Well, thats the introduction to the what and why covered. What happens next?

GOAT JARGON: Did you know that the udders of a goat are referred to as the Quarters? Bizarre as the udder is actually divided into halves.

As new dairy goat keepers, yet several weeks into keeping Angora Goats, plus a few months into keeping Alpaca for fleece, we thought we had a little time to work a few things out. Mostly because we were entering into full Autumn, and the goats would need general care until Spring, when we would hopefully have babies due. WRONG!

Mastitis in Goats

Exactly one week after arriving, we discovered poor Elizabeth lying down, and clearly unhappy. She only got up at our request, and we saw that one side of her udder was enlarged, hot and hard to touch, whilst the other side was flacid and empty. We immediately thought mastitis, but being new to dairy, didn’t wish to presume too much. So, we set about checking her out on a very physical and observation level:

  • Overall appearance, movement, etc.
  • Eyes – looking at pupils, colour inside eyelid
  • Temperature – is she running a fever
  • Is it possible to milk her (without distress)
  • Is the milk normal – does it have odour, change in colour, blood in it, clots in it
  • Is the whole udder affected or just one half/teat
  • Does milking relieve or make things worse
  • Photographs of the problem
  • Is she eating/drinking
  • When did she first display the symptoms/when was the last time she was observed as well
  • Is she still interacting with the remainder of the herd
  • Is there any bruising or injury from her recent and first ever experience of tupping with the buck

With all the information we gathered, we still thought mastitis. Now, my only experience of this was having the condition myself about 18 months after my own pregnancy. I certainly had sympathy for how she would be feeling.

We kept a close view, whilst daylight would allow. I spent the night hours researching. Advice in books and online was varied from:

  • Leave it alone, it will sort itself out
  • Vet treatment urgently, otherwise you could lose your goat or, at minimum, ruin her udders
  • Homeopathic remedies

I opted for standing on the doorstep of the vets so I was there as soon as they opened on Monday morning, armed with my photographs and checklist of observation details to give him for a diagnosis. He was very impressed with my attention to detail (or was just being very nice to the English woman with a bad case of Goat Keeper Anxiety). Five minutes later, I was armed with antibiotics and syringes to inject twice per day for three days.

Before we departed the UK for good, I went on a course at Cockerham Boers to learn Basic Goat Keeping/Husbandry and participate in the Kidding Weekend delivering babies. So I was quite well prepared for giving the injection, thanks to Sharon Peacock and her thorough teaching. I do recommend that you do what you can to obtain some hands on experience before getting your first goats, even if it is simply going to spend a day with people who already keep them. It will alleviate a lot of early concerns that may occur, and you get to ask lots of questions that are important to you and the welfare of the animals.

The next part was also a contradiction of information in books and online. The matter of whether to let the antibiotics just do the job, or to milk throughout the treatment. We went with our vet advice to milk every few hours: first of all to relieve pressure, secondly to remove the bacteria that may be in the milk causing the mastitis in the first place. We feel this was good advice. The second day, lumpy cottage cheese sections were coming from the teat during milking. We were carefully massaging the udder to break it down into smaller, passable elements, as it occasionally blocked the teat and looked like long maggots being squeezed out. On day 3, the milk was much more readily flowing and very little lumpy cheesy components needing to come through. Day 4 saw Elizabeth wandering around the field, tail high over her back, with lots of squatting to pee, much to the delight of Shuggy, the Saanen Buck whose lip was curling up, and he postured magnificently to show her his prowess. It is, after all, still rutting season.

________________

**Exercise tasks**
A – Answer these questions from the page excerpt on goat mastitis.
(i) What does goat jargon call the udders of a goat?
(ii) How often, and for how many days, were the antibiotic injections to be given?
(iii) Where did the writer take a course before leaving the UK?
B – Restate the part of the page excerpt on goat mastitis that opens with the words "I opted for" and closes with "for three days.", putting "pictures" in place of "photographs".

(Saved data entries)
________________

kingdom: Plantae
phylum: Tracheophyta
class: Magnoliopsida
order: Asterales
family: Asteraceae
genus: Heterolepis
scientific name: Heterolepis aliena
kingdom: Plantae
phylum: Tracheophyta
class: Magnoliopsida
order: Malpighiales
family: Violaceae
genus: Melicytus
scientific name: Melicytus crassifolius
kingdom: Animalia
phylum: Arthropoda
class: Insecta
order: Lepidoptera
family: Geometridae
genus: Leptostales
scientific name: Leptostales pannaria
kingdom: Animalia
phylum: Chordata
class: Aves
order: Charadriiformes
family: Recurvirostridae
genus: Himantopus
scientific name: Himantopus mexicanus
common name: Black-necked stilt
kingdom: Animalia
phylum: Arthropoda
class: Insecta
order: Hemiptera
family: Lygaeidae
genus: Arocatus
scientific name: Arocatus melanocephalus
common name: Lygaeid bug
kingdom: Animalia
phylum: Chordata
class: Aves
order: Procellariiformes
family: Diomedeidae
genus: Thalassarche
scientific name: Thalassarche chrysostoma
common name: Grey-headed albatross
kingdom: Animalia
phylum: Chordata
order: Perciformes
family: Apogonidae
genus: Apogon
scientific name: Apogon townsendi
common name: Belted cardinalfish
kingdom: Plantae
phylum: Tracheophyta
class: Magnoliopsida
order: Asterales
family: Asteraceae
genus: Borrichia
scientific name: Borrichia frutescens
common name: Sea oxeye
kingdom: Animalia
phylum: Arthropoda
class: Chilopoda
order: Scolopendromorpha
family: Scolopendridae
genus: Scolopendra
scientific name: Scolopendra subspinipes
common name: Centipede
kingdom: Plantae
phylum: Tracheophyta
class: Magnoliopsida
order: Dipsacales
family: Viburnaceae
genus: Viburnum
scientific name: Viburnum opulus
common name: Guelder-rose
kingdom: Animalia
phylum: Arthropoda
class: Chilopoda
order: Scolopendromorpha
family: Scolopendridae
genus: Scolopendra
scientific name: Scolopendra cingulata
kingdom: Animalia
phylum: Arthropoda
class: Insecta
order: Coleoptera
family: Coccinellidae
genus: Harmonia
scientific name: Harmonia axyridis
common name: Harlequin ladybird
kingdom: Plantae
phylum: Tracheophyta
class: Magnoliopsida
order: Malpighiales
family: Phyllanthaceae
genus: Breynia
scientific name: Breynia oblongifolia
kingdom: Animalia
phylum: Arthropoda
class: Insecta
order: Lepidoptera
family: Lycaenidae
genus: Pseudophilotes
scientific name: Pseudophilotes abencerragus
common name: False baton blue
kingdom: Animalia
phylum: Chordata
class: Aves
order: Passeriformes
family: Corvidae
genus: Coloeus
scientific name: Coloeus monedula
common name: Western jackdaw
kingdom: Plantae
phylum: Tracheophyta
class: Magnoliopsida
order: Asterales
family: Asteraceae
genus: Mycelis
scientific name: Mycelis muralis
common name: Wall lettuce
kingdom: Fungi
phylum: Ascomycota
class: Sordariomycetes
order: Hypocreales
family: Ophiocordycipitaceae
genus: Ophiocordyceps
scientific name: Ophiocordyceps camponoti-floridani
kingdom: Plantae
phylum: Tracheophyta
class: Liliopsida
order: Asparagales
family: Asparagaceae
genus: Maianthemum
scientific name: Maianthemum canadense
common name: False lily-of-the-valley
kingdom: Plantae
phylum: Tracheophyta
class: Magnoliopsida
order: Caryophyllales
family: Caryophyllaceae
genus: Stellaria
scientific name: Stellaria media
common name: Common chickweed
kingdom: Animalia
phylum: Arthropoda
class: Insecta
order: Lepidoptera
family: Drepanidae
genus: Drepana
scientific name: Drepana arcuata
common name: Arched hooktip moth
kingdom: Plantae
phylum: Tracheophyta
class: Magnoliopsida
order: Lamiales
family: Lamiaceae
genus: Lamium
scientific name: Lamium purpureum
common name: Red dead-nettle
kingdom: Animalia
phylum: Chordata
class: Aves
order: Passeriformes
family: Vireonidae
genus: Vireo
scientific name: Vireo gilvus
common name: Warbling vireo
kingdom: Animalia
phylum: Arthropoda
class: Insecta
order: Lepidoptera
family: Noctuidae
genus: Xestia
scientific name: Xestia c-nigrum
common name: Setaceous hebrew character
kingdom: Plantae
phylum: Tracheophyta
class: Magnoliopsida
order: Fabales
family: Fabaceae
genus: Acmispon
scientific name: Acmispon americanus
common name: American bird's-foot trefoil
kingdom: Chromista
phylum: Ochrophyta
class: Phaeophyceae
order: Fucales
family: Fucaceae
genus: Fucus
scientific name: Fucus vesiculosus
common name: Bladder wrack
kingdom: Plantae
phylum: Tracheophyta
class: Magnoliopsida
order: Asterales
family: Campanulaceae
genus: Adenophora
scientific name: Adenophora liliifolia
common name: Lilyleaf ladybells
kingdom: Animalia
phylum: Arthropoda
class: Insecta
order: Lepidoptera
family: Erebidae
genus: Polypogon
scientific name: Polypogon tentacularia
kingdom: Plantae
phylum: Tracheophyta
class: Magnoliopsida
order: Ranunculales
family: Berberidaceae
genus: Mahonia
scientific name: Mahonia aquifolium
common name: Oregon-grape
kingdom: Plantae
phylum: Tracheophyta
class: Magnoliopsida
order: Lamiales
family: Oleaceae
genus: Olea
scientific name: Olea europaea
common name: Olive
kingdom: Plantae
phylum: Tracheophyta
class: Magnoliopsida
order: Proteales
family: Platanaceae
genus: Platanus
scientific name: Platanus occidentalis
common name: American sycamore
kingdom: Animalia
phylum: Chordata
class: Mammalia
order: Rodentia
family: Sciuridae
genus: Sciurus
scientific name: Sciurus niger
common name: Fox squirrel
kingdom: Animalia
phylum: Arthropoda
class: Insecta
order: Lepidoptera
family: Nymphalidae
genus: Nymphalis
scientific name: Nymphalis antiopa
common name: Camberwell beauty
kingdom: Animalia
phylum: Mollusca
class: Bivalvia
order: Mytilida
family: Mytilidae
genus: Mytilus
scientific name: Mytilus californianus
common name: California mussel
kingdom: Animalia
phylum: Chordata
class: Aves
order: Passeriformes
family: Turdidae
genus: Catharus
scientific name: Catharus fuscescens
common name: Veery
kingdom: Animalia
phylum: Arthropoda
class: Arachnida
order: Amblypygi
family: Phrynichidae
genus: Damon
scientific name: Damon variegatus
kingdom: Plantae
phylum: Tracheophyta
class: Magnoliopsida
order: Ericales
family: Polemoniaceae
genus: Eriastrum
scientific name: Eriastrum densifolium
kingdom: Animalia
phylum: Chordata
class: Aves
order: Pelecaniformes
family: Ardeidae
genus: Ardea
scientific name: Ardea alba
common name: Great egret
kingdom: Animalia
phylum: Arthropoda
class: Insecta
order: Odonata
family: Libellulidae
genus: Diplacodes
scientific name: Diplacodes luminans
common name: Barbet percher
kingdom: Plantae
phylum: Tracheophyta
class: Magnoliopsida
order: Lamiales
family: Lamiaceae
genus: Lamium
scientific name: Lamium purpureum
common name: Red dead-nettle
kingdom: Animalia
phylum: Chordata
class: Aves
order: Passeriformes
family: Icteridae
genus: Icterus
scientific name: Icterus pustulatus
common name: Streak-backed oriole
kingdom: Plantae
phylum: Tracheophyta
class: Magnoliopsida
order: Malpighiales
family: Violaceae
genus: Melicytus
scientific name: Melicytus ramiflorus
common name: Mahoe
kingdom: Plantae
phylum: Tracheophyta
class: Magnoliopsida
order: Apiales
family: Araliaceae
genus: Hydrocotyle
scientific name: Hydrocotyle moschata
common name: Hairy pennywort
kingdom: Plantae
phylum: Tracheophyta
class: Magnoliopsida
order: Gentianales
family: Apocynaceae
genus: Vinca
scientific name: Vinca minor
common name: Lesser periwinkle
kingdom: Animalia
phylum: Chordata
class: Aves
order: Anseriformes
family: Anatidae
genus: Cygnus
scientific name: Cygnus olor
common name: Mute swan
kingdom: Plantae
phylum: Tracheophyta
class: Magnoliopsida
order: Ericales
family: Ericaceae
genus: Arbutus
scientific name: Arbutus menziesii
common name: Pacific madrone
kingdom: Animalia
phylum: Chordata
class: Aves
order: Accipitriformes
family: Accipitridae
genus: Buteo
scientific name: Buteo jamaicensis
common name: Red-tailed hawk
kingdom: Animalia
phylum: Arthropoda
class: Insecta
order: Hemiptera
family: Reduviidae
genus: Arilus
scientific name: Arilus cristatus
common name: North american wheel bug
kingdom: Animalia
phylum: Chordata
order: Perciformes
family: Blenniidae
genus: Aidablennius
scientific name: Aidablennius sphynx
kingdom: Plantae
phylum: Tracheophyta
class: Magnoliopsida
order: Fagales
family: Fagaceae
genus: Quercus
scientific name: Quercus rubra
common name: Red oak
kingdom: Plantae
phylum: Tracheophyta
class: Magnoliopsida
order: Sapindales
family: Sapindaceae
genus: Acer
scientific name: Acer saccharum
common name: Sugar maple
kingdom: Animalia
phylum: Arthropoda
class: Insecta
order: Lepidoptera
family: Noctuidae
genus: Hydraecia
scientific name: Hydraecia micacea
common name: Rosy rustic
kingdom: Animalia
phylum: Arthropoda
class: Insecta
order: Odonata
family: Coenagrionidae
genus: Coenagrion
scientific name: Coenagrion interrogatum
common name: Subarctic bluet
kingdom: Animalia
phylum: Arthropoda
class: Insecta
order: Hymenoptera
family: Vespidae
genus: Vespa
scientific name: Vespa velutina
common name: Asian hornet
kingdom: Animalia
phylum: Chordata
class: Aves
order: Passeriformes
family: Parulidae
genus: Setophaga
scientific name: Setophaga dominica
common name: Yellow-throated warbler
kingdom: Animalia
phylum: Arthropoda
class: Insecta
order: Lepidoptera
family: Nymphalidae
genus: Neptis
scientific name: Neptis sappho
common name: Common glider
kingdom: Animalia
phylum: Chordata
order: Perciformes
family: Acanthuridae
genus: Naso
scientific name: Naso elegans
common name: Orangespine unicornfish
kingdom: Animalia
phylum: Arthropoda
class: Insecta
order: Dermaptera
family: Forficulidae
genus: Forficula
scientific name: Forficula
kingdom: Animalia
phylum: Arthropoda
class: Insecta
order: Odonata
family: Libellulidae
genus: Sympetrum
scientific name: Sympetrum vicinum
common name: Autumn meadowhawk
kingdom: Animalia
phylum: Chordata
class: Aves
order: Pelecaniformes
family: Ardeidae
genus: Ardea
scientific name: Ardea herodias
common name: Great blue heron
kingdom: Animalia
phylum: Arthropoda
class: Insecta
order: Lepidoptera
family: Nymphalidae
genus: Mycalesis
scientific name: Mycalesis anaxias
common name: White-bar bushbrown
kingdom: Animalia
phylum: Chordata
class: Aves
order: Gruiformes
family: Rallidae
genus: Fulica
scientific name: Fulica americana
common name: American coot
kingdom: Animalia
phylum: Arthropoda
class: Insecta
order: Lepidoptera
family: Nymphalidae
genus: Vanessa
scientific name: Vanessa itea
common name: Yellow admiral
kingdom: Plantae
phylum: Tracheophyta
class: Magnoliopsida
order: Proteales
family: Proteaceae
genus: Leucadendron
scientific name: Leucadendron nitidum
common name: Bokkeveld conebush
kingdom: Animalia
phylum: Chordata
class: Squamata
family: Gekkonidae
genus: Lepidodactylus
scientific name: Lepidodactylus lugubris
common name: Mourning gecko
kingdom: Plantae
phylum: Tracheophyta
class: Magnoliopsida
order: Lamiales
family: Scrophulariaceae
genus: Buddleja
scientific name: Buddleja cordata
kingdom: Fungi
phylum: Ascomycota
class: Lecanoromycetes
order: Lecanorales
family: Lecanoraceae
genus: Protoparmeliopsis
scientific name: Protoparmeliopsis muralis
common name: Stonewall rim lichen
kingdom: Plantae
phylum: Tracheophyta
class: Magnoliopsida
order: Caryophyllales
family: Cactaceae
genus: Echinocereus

________________

**Results**
A –
(i) The Quarters.
(ii) Twice per day for three days.
(iii) At Cockerham Boers.

B –
I opted for standing on the doorstep of the vets so I was there as soon as they opened on Monday morning, armed with my pictures and checklist of observation details to give him for a diagnosis. He was very impressed with my attention to detail (or was just being very nice to the English woman with a bad case of Goat Keeper Anxiety). Five minutes later, I was armed with antibiotics and syringes to inject twice per day for three days.